I don’t understand why the setindex! involving b is slower than the non-contiguous setindex! involving a. If anything, I would have expected indexing b along columns to be as performant as indexing a along rows.

Interestingly the expected behavior is seen if the assignment is done through broadcasting:

julia> @btime $a[1,:] .= $v;
  744.464 ns (0 allocations: 0 bytes)

julia> @btime $b[1,:] .= $v;
  649.030 ns (0 allocations: 0 bytes)

julia> @btime $a[:,1] .= $v;
  651.577 ns (0 allocations: 0 bytes)

Why is there a difference if the broadcasting is left implicit?

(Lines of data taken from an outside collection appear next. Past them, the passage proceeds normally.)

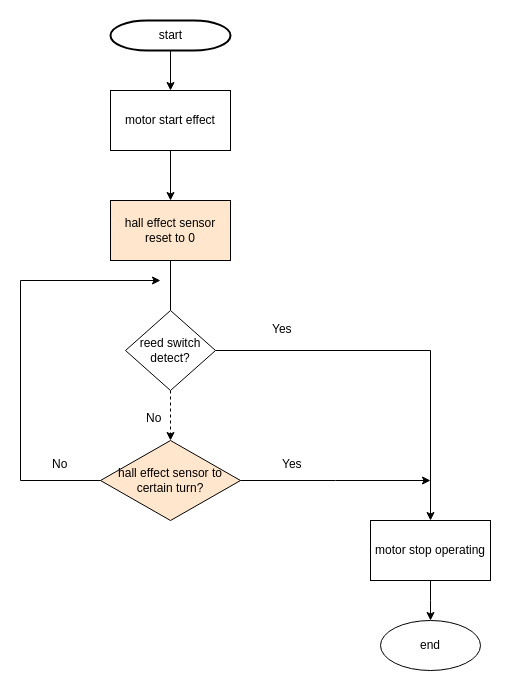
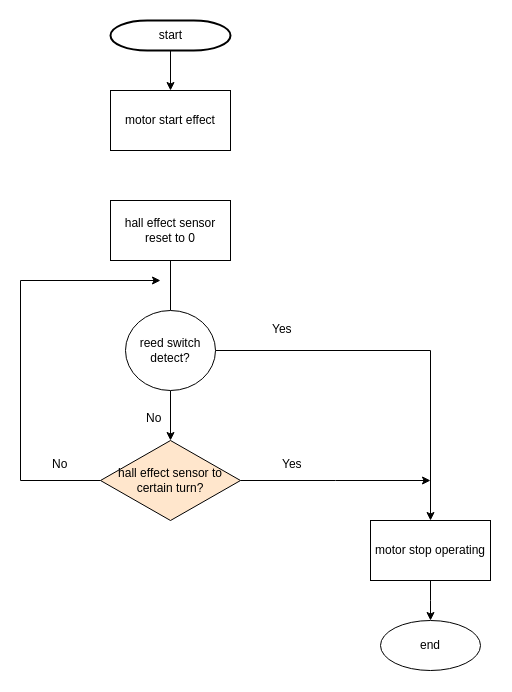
  <mxCell id="0" />
  <mxCell id="1" parent="0" />
  <mxCell id="2" style="edgeStyle=orthogonalEdgeStyle;rounded=0;orthogonalLoop=1;jettySize=auto;html=1;entryX=0.5;entryY=0;entryDx=0;entryDy=0;" parent="1" source="3" target="5" edge="1"><mxGeometry relative="1" as="geometry" /></mxCell>
  <mxCell id="3" value="start" style="shape=mxgraph.flowchart.terminator;strokeWidth=2;gradientColor=none;gradientDirection=north;fontStyle=0;html=1;" parent="1" vertex="1"><mxGeometry x="110" y="20" width="120" height="30" as="geometry" /></mxCell>
- <mxCell id="4" style="edgeStyle=orthogonalEdgeStyle;rounded=0;orthogonalLoop=1;jettySize=auto;html=1;entryX=0.5;entryY=0;entryDx=0;entryDy=0;" parent="1" source="5" target="7" edge="1"><mxGeometry relative="1" as="geometry" /></mxCell>
  <mxCell id="5" value="motor start effect" style="rounded=0;whiteSpace=wrap;html=1;" parent="1" vertex="1"><mxGeometry x="110" y="90" width="120" height="60" as="geometry" /></mxCell>
  <mxCell id="6" style="edgeStyle=orthogonalEdgeStyle;rounded=0;orthogonalLoop=1;jettySize=auto;html=1;entryX=0.5;entryY=0;entryDx=0;entryDy=0;endArrow=none;" parent="1" source="7" target="10" edge="1"><mxGeometry relative="1" as="geometry" /></mxCell>
- <mxCell id="7" value="hall effect sensor&lt;br&gt;reset to 0" style="rounded=0;whiteSpace=wrap;html=1;fillColor=#ffe6cc;" parent="1" vertex="1"><mxGeometry x="110" y="200" width="120" height="60" as="geometry" /></mxCell>
- <mxCell id="8" style="edgeStyle=orthogonalEdgeStyle;rounded=0;orthogonalLoop=1;jettySize=auto;html=1;entryX=0.5;entryY=0;entryDx=0;entryDy=0;dashed=1;" parent="1" source="10" target="13" edge="1"><mxGeometry relative="1" as="geometry" /></mxCell>
+ <mxCell id="7" value="hall effect sensor&lt;br&gt;reset to 0" style="rounded=0;whiteSpace=wrap;html=1;" parent="1" vertex="1"><mxGeometry x="110" y="200" width="120" height="60" as="geometry" /></mxCell>
+ <mxCell id="8" style="edgeStyle=orthogonalEdgeStyle;rounded=0;orthogonalLoop=1;jettySize=auto;html=1;entryX=0.5;entryY=0;entryDx=0;entryDy=0;" parent="1" source="10" target="13" edge="1"><mxGeometry relative="1" as="geometry" /></mxCell>
  <mxCell id="9" style="edgeStyle=orthogonalEdgeStyle;rounded=0;orthogonalLoop=1;jettySize=auto;html=1;exitX=1;exitY=0.5;exitDx=0;exitDy=0;" parent="1" source="10" edge="1"><mxGeometry relative="1" as="geometry"><mxPoint x="430" y="520" as="targetPoint" /><Array as="points"><mxPoint x="430" y="350" /></Array></mxGeometry></mxCell>
- <mxCell id="10" value="reed switch&lt;br&gt;detect?" style="rhombus;whiteSpace=wrap;html=1;" parent="1" vertex="1"><mxGeometry x="125" y="310" width="90" height="80" as="geometry" /></mxCell>
+ <mxCell id="10" value="reed switch&lt;br&gt;detect?" style="ellipse;whiteSpace=wrap;html=1;" parent="1" vertex="1"><mxGeometry x="125" y="310" width="90" height="80" as="geometry" /></mxCell>
  <mxCell id="11" style="edgeStyle=orthogonalEdgeStyle;rounded=0;orthogonalLoop=1;jettySize=auto;html=1;exitX=0;exitY=0.5;exitDx=0;exitDy=0;" parent="1" source="13" edge="1"><mxGeometry relative="1" as="geometry"><mxPoint x="160" y="280" as="targetPoint" /><Array as="points"><mxPoint x="20" y="480" /><mxPoint x="20" y="280" /></Array></mxGeometry></mxCell>
  <mxCell id="12" style="edgeStyle=orthogonalEdgeStyle;rounded=0;orthogonalLoop=1;jettySize=auto;html=1;" parent="1" source="13" edge="1"><mxGeometry relative="1" as="geometry"><mxPoint x="430" y="480" as="targetPoint" /></mxGeometry></mxCell>
  <mxCell id="13" value="hall effect sensor to certain turn?" style="rhombus;whiteSpace=wrap;html=1;fillColor=#ffe6cc;" parent="1" vertex="1"><mxGeometry x="100" y="440" width="140" height="80" as="geometry" /></mxCell>
  <mxCell id="14" value="No" style="text;html=1;resizable=0;points=[];autosize=1;align=left;verticalAlign=top;spacingTop=-4;" parent="1" vertex="1"><mxGeometry x="144" y="408" width="30" height="20" as="geometry" /></mxCell>
  <mxCell id="15" value="No" style="text;html=1;" parent="1" vertex="1"><mxGeometry x="50" y="450" width="40" height="30" as="geometry" /></mxCell>
  <mxCell id="16" value="" style="edgeStyle=orthogonalEdgeStyle;rounded=0;orthogonalLoop=1;jettySize=auto;html=1;" parent="1" source="17" edge="1"><mxGeometry relative="1" as="geometry"><mxPoint x="430" y="620" as="targetPoint" /></mxGeometry></mxCell>
  <mxCell id="17" value="motor stop operating" style="rounded=0;whiteSpace=wrap;html=1;" parent="1" vertex="1"><mxGeometry x="370" y="520" width="120" height="60" as="geometry" /></mxCell>
  <mxCell id="18" value="Yes" style="text;html=1;resizable=0;points=[];autosize=1;align=left;verticalAlign=top;spacingTop=-4;" parent="1" vertex="1"><mxGeometry x="270" y="319" width="40" height="20" as="geometry" /></mxCell>
  <mxCell id="19" value="Yes" style="text;html=1;" parent="1" vertex="1"><mxGeometry x="280" y="450" width="50" height="30" as="geometry" /></mxCell>
  <mxCell id="20" value="end" style="ellipse;whiteSpace=wrap;html=1;" vertex="1" parent="1"><mxGeometry x="380" y="620" width="100" height="50" as="geometry" /></mxCell>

Yeah. This is really weird. It’s probably an unfortunate generic fallback

You have it backwards: b[1,:] is non-contiguous, and a[:,1] is contiguous. Remember that Julia arrays are column-major. b[1,:] is indeed contiguous because b is an adjoint/transpose of a Matrix.

b is the adjoint of a matrix, so the column indices of b should be contiguous?

Oh, right, I didn’t notice this, sorry.

Might not be crazy to overload something to make this fast, maybe a method of _setindex!? #39467 did this for the corresponding views of transposed matrices, although times there were a factor 4, while I get about 4/3 for this example.